Jerry Jones, the Cowboys GM, Puts Himself on Record

troy testaCorrespondent IMay 20, 2009

LANDOVER, MD - NOVEMBER 16:  Owner of the Dallas Cowboys, Jerry Jones, looks on during warmups before the game against the Washington Redskins on November 16, 2008 at FedEx Field in Landover, Maryland.  (Photo by Jim McIsaac/Getty Images)

Jerry Jones the GM puts himself on record with wide receiver moves.

When Jerry Jones bought the Dallas Cowboys for $150 million, back in 1989, Cowboys fans weren’t sure what to make of their brash new owner and general manager.  Twenty years later, some still don’t.   

The baby boomer Cowboys fans have yet to forgive Jones for relieving Tom Landry of his head coaching duties, but should Jones really apologize for hiring Jimmy Johnson?  When the Cowboys won their third Super Bowl championship in 1995, it seemed that Jones was infallible.  My, how times have changed.

Ask a random Cowboys fan what he thinks of Jerry Jones as an owner, and unless they are graying in the temples and sporting a Fedora hat, the answer will be positive.  Ask the same fan their opinion of Jerry Jones as a General Manger, and the venom flies.

::::

**WHAT TO WORK ON**
Please carry on the article above about Jerry Jones as the Cowboys' general manager, picking up after its last sentence.

**GIVEN DATA**
::::

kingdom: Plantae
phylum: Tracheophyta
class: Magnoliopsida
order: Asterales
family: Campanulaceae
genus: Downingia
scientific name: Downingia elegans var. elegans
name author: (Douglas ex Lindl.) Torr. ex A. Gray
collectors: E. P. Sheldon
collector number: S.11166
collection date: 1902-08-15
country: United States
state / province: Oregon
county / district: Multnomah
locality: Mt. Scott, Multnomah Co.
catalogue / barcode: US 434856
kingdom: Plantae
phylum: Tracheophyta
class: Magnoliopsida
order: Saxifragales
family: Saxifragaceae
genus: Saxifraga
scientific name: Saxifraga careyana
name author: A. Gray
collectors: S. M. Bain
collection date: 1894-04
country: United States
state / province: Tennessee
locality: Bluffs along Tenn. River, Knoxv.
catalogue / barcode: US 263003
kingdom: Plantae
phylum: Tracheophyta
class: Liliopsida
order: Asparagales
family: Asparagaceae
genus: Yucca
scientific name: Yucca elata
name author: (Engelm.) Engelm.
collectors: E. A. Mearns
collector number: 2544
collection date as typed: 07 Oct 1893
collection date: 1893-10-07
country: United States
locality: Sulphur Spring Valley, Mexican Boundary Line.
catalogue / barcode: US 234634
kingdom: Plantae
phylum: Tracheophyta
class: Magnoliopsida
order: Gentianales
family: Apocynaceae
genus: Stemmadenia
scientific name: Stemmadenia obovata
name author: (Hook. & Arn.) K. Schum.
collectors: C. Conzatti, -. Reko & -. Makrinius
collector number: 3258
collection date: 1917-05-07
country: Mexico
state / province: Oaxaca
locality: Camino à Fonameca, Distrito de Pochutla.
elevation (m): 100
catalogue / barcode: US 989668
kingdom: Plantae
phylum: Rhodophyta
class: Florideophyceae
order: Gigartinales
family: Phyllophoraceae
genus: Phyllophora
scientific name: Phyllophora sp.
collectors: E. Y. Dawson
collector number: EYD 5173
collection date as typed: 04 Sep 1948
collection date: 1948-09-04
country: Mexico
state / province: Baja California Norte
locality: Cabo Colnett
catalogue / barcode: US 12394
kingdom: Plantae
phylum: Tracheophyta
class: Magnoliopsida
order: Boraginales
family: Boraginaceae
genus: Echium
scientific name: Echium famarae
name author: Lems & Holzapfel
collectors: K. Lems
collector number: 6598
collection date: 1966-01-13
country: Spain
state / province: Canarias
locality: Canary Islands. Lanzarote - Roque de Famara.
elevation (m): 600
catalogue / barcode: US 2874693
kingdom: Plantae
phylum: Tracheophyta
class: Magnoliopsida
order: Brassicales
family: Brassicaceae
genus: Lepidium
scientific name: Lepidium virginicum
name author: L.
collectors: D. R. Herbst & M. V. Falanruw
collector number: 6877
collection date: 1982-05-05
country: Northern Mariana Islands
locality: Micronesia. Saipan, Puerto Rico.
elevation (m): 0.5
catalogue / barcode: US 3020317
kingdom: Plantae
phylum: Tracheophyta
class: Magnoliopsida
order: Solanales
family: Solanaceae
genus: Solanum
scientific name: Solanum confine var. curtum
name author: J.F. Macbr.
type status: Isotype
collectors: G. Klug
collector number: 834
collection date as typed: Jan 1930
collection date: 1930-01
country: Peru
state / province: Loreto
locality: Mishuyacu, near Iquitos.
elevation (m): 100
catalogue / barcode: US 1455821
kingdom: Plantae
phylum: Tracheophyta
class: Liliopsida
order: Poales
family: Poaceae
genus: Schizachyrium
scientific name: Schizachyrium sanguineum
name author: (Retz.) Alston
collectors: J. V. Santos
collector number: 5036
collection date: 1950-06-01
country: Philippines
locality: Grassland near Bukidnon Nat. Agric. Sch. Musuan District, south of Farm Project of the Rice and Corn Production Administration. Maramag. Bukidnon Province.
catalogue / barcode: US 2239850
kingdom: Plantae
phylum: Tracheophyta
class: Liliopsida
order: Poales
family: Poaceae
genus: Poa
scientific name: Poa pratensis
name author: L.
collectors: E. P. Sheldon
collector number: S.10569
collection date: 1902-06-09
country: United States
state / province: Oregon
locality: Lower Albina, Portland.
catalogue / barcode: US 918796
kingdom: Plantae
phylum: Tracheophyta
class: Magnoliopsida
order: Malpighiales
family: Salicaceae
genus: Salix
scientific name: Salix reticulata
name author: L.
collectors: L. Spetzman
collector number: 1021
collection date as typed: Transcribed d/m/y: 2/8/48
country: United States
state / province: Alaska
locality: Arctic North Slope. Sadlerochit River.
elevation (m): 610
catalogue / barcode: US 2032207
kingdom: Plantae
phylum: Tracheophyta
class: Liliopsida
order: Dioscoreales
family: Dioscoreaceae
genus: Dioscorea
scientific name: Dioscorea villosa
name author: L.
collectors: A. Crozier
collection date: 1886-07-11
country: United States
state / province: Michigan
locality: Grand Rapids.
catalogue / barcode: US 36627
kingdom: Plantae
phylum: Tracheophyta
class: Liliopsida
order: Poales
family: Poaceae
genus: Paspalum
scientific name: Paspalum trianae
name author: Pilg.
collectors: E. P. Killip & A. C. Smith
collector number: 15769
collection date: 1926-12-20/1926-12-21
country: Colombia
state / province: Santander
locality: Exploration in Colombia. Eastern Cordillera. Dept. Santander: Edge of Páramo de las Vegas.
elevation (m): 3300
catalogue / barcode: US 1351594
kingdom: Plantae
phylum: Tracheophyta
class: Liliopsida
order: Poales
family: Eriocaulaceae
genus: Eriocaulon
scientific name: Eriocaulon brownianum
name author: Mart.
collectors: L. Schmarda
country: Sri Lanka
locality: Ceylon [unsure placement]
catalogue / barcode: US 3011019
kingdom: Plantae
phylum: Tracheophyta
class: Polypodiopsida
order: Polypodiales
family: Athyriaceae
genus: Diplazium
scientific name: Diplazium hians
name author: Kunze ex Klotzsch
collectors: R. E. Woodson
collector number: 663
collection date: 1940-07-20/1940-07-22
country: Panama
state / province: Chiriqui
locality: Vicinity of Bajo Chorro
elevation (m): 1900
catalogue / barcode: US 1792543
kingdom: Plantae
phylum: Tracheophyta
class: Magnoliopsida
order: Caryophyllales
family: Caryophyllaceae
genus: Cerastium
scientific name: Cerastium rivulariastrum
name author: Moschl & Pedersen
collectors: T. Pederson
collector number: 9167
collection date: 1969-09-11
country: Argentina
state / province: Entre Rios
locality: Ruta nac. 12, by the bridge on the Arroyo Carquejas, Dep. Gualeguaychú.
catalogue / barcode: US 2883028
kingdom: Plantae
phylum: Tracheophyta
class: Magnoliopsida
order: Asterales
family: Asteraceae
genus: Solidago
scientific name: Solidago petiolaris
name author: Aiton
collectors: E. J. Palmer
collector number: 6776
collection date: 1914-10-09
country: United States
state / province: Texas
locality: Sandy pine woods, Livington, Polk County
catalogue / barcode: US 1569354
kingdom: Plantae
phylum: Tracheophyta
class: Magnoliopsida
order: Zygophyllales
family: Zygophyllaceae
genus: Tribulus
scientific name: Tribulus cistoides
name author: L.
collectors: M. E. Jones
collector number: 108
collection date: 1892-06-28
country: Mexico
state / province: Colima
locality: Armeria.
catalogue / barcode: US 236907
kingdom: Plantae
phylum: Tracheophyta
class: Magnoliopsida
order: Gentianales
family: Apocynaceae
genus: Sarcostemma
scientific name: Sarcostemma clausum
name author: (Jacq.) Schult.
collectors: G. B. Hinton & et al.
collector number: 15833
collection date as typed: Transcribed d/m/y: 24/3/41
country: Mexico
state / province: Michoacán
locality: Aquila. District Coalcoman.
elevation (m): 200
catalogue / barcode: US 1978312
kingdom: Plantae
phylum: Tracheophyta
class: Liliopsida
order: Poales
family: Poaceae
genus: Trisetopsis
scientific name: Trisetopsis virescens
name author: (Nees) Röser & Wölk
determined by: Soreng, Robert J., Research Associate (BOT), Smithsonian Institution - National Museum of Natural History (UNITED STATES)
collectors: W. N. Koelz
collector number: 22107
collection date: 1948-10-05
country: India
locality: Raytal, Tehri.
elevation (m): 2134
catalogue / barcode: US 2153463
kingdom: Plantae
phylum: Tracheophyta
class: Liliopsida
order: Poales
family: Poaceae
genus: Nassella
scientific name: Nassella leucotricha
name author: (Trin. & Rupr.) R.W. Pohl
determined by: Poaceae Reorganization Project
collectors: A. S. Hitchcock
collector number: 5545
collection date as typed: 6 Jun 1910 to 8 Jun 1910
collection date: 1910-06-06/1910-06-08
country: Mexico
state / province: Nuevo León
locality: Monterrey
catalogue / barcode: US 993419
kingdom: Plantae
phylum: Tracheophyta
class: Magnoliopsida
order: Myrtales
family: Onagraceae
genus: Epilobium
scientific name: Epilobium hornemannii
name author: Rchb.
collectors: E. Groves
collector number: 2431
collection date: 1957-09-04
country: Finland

::::

**EXPECTED ANSWER**
Jones is the longest tenured GM in the NFL.  Not because of his track record of shrewd personnel moves and signing players below their market value, but because he refuses to relieve himself of duty.  Consider Jones most recent moves: issuing a gag order to head coach Wade Phillips and cutting Terrell Owens less than a year after signing him to an extension.

You don’t even have to look outside the Cowboys' coaching fraternity to ponder the ridiculousness of gagging the head coach.  Can you imagine Landry or Jimmy Johnson or Bill Parcells being gagged by the GM? 

Johnson probably would have fought Jones in the halls at Valley Ranch, and Parcells would have tendered his resignation on the spot.  Only a GM wielding an owner’s power stick would dare make such a move without fear of disastrous repercussions.  And within the duality of the roles lies the problem.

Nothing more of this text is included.